Senator for Ogun East
- In office 6 June 2011 – 6 June 2015
- Preceded by: Ramoni Mustapha
- Succeeded by: Buruji Kashamu

Deputy Governor of Ogun State
- In office 29 May 1999 – 29 May 2003
- Governor: Olusegun Osoba
- Succeeded by: Salimot Badru

Personal details
- Born: 14 May 1952 (age 73)
- Party: All Progressives Congress (2013–present)
- Other political affiliations: Alliance for Democracy (before 2006); Action Congress of Nigeria (2006–2013);
- Occupation: Politician

= Sefiu Adegbenga Kaka =

Nigerian politician (born 1952)

Sefiu Adegbenga Kaka (born 14 May 1952) is a Nigerian politician who served as the senator representing Ogun East senatorial district from 2011 to 2015. He previously served as deputy governor of Ogun State from 1999 to 2003.
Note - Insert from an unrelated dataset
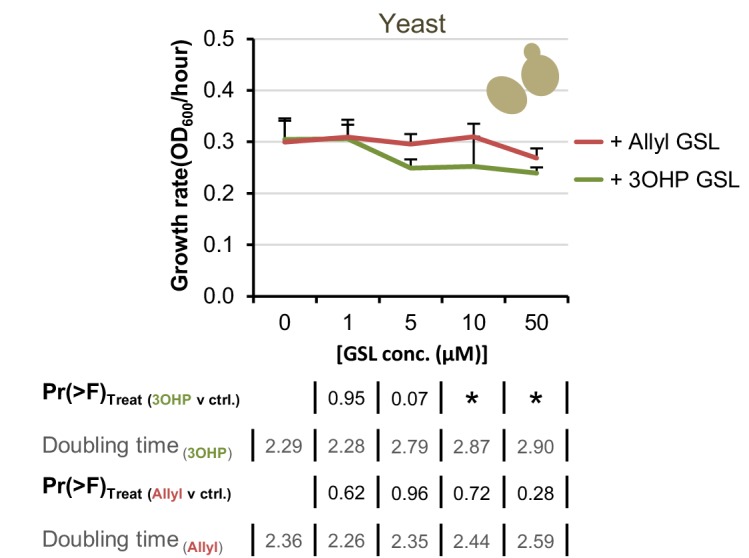
Yeast response to 3OHP suggests a conserved target throughout eukaryotes.Yeast growth in YPD media supplemented with none or increasing levels of 3OHP or Allyl. The hourly OD600 increase is plotted against each concentration of either Allyl or 3OHP. The least squared means ±SE over four replicates are presented (n = 4). ANOVA was utilized to test for a significant effect of GLS treatment individually for each concentration of 3OHP and Allyl.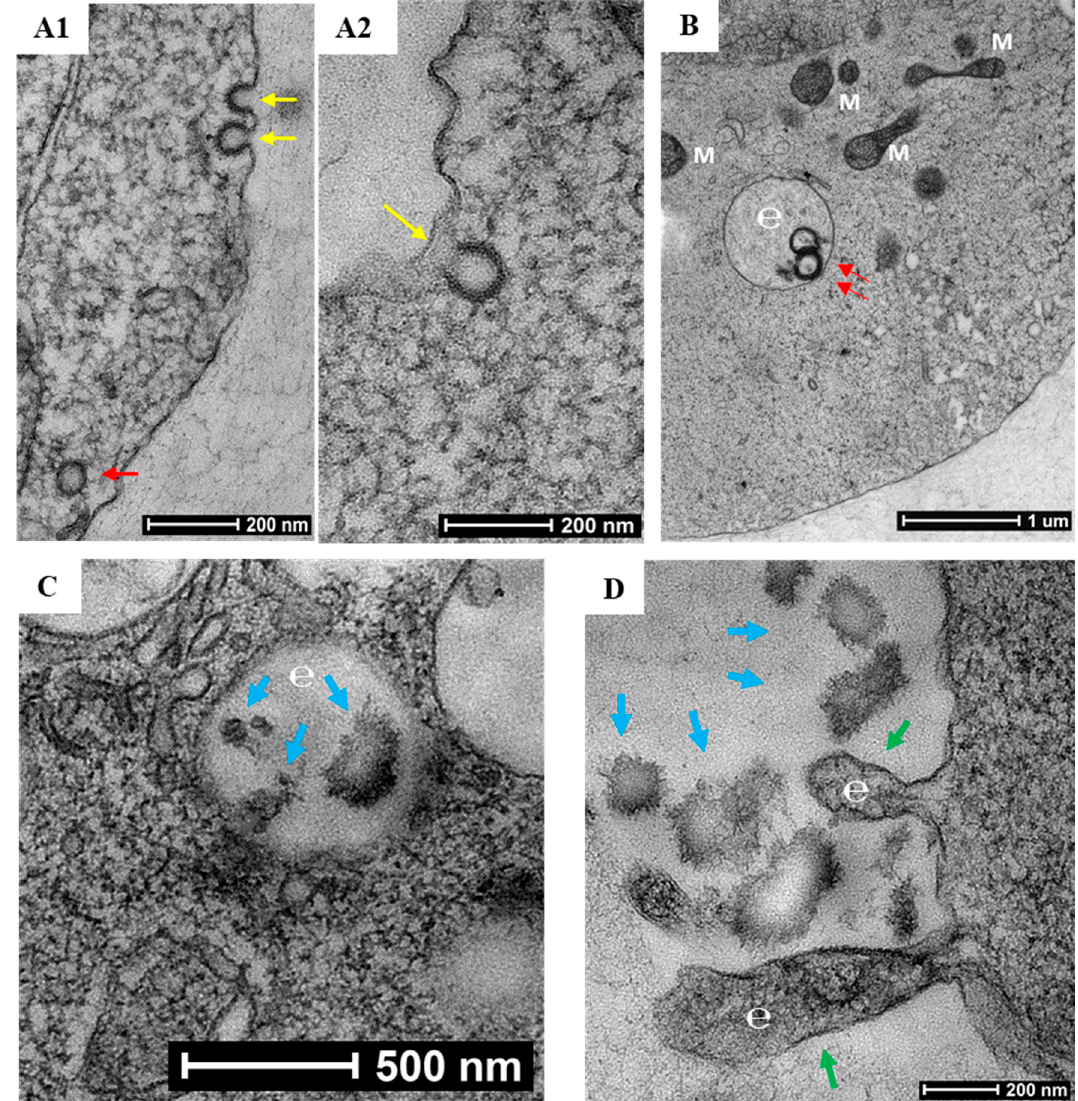
Figure 3. Electron micrographs of biomineralization. K562 cells were cultured for 72 h in MEM α containing 10% FBS, α GP (2 mM), and CIP (1 U / mL). ( A1–2 ) Formation of caveolae (yellow arrows) initiated endocytosis of mineral matrix at the cytoplasmic membrane. ( B , C ) Caveolar endocytosis (red arrows) transported the mineral matrixes to the endosomes (e), where calcium phosphate agglomerates were synthesized (blue arrows; M = mitochondrion). ( D ) Endosomes (e) budded from the cell membrane (green arrows) to release the mineral agglomerates (blue arrows) into the extracellular space. Bars indicate various scales within the images.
==Early life and education==
Sefiu Adegbenga Kaka was born on 14 May 1952, to a pious Muslim family, and entered Ijebu Muslim College in 1968.
Kaka was Deputy Governor of Ogun State from 1999 to 2003, during the governorship of Olusegun Osoba.

==Senatorial career==
In the 9 April 2011 election, Kaka was elected Senator of Ogun East with 76,543 votes, ahead of the People's Democratic Party (PDP) candidate Toheeb Odunowo with 52,613 votes and the Peoples Party of Nigeria (PPN) candidate, Prince Abiodun Odusanya, with 46,148 votes.